Work instructions
Transcribe, exactly and without pictures, the lines below from the line with "Table 1. Monazite sample" to the line with "FIGURE 9 The", both ends included, and no others.

Material provided
"""

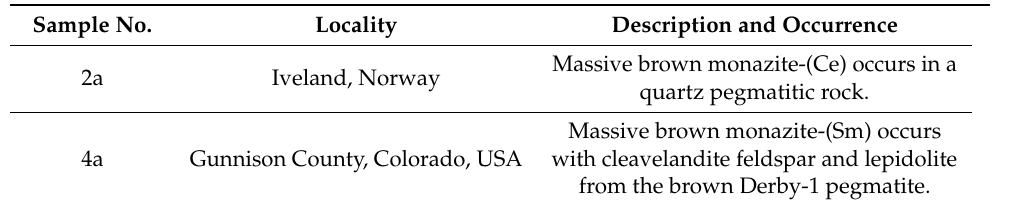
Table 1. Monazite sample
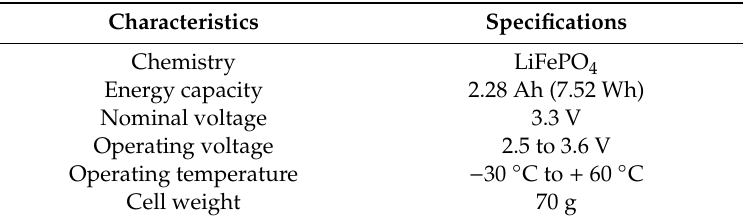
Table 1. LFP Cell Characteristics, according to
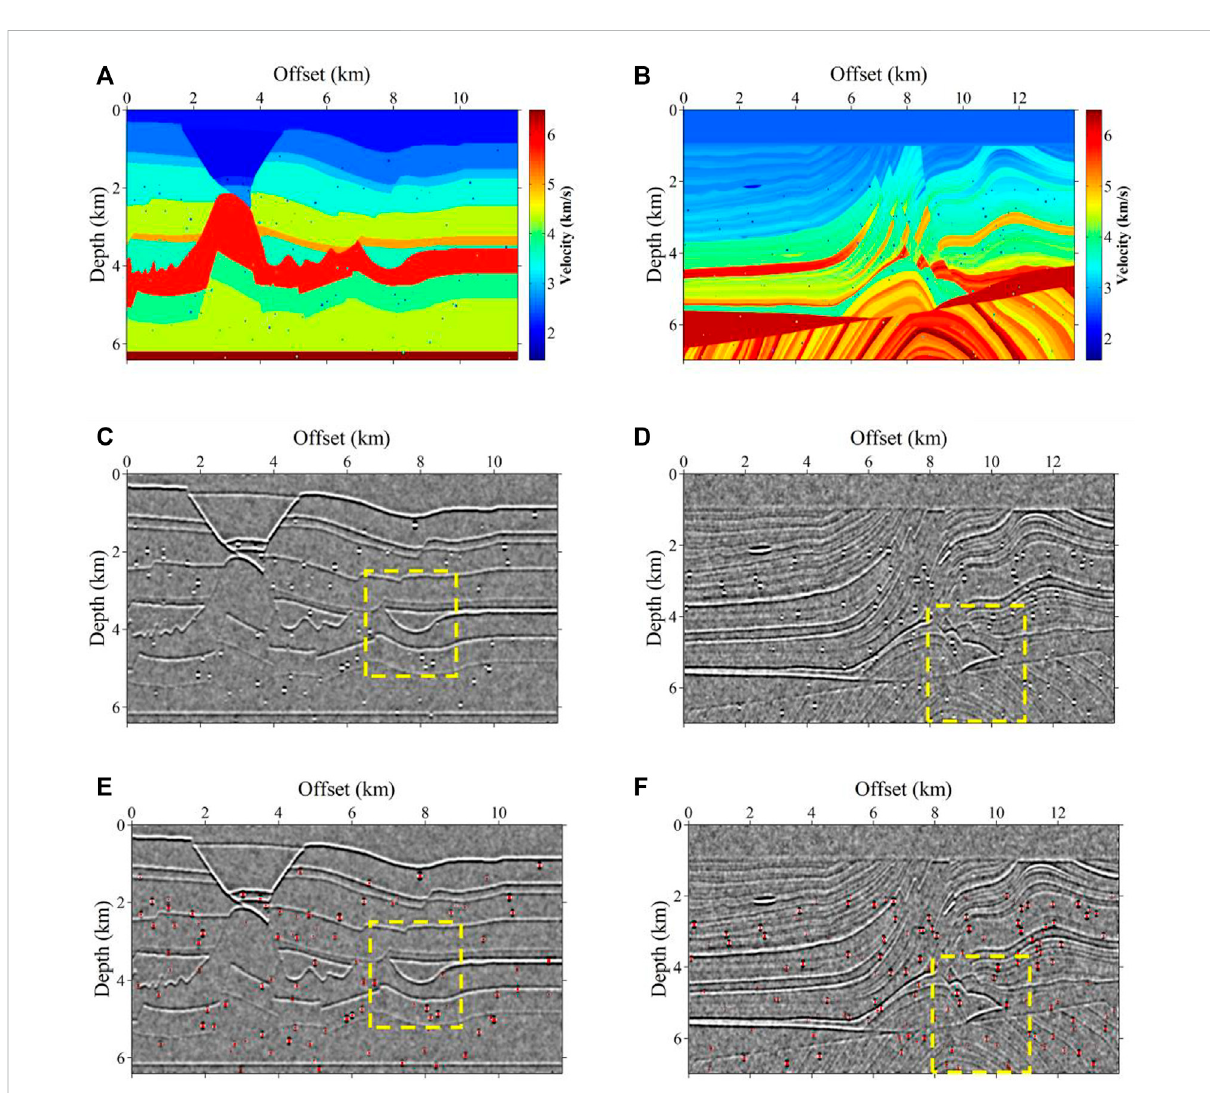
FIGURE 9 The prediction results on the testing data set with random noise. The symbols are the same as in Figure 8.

"""
"""

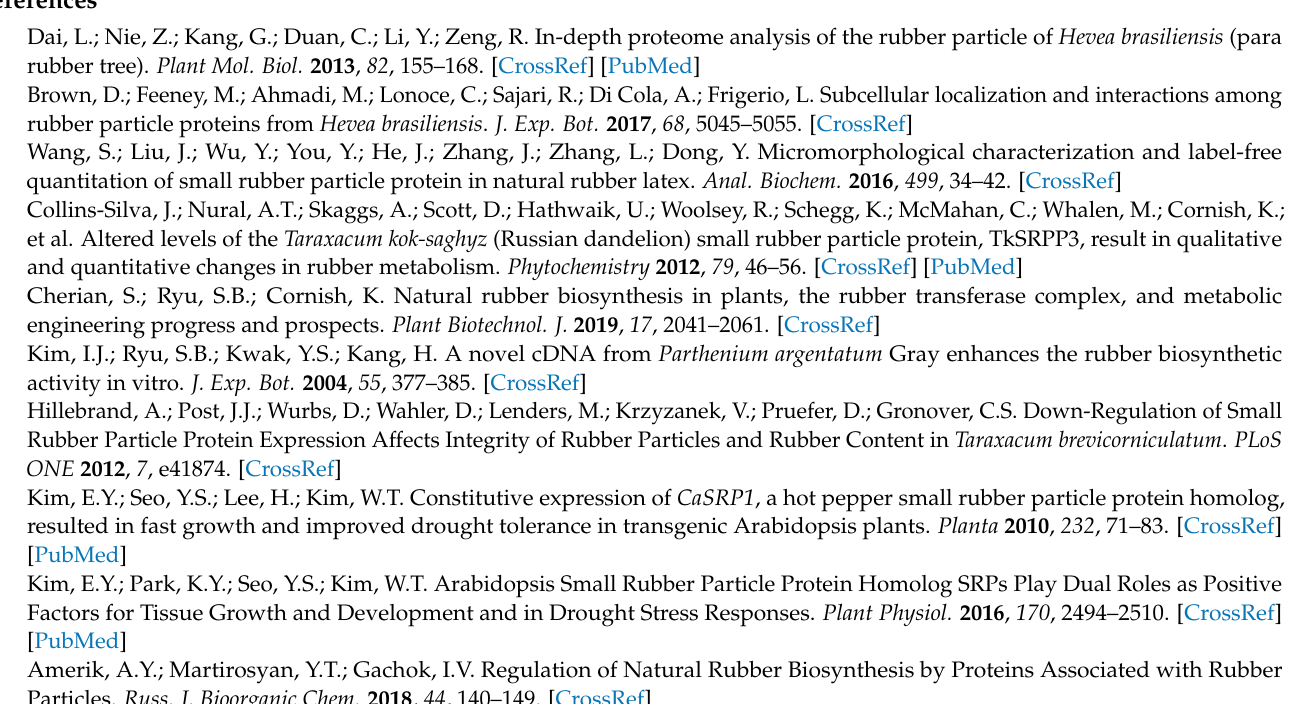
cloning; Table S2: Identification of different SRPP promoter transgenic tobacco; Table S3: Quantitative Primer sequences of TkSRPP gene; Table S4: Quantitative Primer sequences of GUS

"""

Written response
Table 1. Monazite sample
Table 1. LFP Cell Characteristics, according to
FIGURE 9 The prediction results on the testing data set with random noise. The symbols are the same as in Figure 8.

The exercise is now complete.